Rounded floating-point number comparison issue

Question

Working on an analyzer based on Z3 (this analyzer should detect overflows when doubles converted to long/ulong in .net), I came across a strange thing related to floating-point numbers.

Finally, I've created a small sample that shows the issue:

Both:

(assert (= ((_ fp.to_sbv 64) roundTowardZero (fp #b0 #b10000111110 #x0000000000000)) #x8000000000000000))
(check-sat)

and:

(assert (not (= ((_ fp.to_sbv 64) roundTowardZero (fp #b0 #b10000111110 #x0000000000000)) #x8000000000000000)))
(check-sat)

give me sat.

How could it happen that a rounded floating-point number may be equal to some value, and at the same time it may not be equal?

Answer 1

The floating point constant evaluates to

(-1)^0 * 2^(1086 - 1023) * (1 + 0) = 2^63

A Signed Bit-Vector of size e can hold values in the range [-2^(e-1), 2^(e-1) - 1]. Thus, the range of a Signed Bit-Vector of size 64 is [-2^63, 2^63 - 1].

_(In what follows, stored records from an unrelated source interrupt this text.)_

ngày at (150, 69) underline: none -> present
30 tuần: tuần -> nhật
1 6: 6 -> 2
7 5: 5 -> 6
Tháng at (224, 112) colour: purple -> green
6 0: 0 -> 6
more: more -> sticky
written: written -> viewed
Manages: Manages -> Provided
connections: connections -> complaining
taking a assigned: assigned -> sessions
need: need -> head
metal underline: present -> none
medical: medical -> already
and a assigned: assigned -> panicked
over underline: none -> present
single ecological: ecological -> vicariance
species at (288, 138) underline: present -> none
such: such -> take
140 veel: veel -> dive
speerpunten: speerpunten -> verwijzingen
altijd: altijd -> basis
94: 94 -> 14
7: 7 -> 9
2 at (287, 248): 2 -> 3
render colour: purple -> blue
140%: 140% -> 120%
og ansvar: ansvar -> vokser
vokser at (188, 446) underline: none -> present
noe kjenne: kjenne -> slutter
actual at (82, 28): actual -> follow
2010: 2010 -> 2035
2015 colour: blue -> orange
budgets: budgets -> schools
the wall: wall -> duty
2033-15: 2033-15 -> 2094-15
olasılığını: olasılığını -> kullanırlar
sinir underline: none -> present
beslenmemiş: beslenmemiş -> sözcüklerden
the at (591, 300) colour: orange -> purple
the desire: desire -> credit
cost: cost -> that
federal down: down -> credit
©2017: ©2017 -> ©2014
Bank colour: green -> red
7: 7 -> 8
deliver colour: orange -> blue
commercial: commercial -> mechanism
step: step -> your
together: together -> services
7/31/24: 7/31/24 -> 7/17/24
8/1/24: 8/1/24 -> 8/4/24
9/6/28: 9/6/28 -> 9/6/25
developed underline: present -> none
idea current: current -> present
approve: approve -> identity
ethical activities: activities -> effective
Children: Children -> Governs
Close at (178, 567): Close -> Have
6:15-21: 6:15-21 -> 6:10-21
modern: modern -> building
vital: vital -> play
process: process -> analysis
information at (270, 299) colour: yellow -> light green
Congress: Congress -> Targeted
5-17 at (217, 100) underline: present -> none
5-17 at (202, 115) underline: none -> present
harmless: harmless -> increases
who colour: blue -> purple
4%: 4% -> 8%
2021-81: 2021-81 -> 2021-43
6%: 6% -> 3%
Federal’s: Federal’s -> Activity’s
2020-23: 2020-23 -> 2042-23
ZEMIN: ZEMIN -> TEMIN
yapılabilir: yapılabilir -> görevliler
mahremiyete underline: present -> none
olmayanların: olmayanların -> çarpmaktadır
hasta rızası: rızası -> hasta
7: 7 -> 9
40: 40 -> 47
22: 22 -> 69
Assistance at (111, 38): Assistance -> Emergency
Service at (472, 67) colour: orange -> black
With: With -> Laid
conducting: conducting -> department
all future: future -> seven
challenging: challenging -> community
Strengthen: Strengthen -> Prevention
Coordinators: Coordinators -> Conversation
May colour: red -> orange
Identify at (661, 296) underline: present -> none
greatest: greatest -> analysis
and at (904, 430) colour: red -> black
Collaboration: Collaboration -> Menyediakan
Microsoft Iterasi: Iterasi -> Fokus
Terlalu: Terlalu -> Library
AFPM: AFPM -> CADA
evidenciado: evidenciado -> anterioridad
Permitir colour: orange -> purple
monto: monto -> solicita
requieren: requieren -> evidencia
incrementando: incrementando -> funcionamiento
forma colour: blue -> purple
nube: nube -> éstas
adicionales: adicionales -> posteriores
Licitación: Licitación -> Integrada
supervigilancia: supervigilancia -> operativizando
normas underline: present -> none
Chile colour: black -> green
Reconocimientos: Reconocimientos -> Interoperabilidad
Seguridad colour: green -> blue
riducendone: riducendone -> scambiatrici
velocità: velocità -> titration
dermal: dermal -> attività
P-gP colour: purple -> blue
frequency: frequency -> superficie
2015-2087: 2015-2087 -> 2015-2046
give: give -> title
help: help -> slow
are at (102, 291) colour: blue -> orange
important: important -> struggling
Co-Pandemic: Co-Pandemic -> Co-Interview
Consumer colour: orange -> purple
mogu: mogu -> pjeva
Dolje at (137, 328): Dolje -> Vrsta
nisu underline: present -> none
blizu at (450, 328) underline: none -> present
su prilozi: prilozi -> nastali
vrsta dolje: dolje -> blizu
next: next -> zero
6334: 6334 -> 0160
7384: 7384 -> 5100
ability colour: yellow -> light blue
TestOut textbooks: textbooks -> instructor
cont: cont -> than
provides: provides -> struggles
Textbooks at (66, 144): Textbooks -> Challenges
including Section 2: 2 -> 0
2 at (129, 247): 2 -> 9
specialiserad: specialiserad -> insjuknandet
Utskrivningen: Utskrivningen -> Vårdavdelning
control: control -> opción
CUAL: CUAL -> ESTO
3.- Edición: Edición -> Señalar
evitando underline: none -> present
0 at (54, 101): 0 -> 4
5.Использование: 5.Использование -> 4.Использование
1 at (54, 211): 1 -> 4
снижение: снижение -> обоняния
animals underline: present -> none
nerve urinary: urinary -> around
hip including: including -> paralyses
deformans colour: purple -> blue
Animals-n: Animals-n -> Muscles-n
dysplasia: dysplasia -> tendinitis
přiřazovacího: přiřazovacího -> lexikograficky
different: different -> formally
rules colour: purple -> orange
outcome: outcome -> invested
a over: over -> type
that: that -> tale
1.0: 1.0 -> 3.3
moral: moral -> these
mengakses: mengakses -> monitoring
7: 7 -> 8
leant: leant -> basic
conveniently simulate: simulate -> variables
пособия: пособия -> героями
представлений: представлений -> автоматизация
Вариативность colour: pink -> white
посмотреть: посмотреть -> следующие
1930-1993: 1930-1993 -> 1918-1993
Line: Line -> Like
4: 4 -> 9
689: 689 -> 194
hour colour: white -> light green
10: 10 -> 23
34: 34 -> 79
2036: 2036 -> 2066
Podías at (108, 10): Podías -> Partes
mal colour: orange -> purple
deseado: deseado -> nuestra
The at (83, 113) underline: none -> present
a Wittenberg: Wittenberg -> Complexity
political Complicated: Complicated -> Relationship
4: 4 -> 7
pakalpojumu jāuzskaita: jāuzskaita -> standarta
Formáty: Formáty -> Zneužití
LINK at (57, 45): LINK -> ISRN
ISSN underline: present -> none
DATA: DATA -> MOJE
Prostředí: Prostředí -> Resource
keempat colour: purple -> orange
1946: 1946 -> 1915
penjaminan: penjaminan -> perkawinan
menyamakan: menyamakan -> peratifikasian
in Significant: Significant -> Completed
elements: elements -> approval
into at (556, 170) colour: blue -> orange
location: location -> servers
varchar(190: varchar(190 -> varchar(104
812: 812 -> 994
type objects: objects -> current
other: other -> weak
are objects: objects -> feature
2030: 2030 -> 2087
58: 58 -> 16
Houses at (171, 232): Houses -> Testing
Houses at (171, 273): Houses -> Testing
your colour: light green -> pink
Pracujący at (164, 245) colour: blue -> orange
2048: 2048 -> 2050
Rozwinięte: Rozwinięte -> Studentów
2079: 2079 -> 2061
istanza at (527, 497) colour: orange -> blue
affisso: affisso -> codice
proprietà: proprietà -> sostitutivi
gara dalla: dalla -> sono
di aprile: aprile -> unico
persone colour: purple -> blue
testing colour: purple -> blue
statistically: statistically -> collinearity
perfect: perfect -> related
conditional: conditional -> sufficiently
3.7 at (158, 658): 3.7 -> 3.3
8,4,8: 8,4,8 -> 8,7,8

Because 2^63 is outside that range, the conversion of 2^63 to a Signed Bit-Vector of size 64 is undefined:

In addition, fp.to_ubv and fp.to_sbv are unspecified for finite number inputs that are out of range (which includes all negative numbers for fp.to_ubv).

(source: SMT-LIB docs)

Since the conversion is undefined, the following expression

((_ fp.to_sbv 64) roundTowardZero (fp #b0 #b10000111110 #x0000000000000))

may have an arbitrary, unconstrained, 64-bit Bit-Vector value.

This explains why the equality can be found to be both true and false.

Answer 2

I assume you made those assertions separately of another, i.e. you asked Z3 if P is satisfiable, and (separately) if ¬P is satisfiable. This is different from asking if P ∧ ¬P is satisfiable. As an example, assume P is n = 0, for some integer n. Clearly, n could be 1, in which case ¬(n = 0) is satisfied, and n could be 0, in which case n = 0 is satisfied.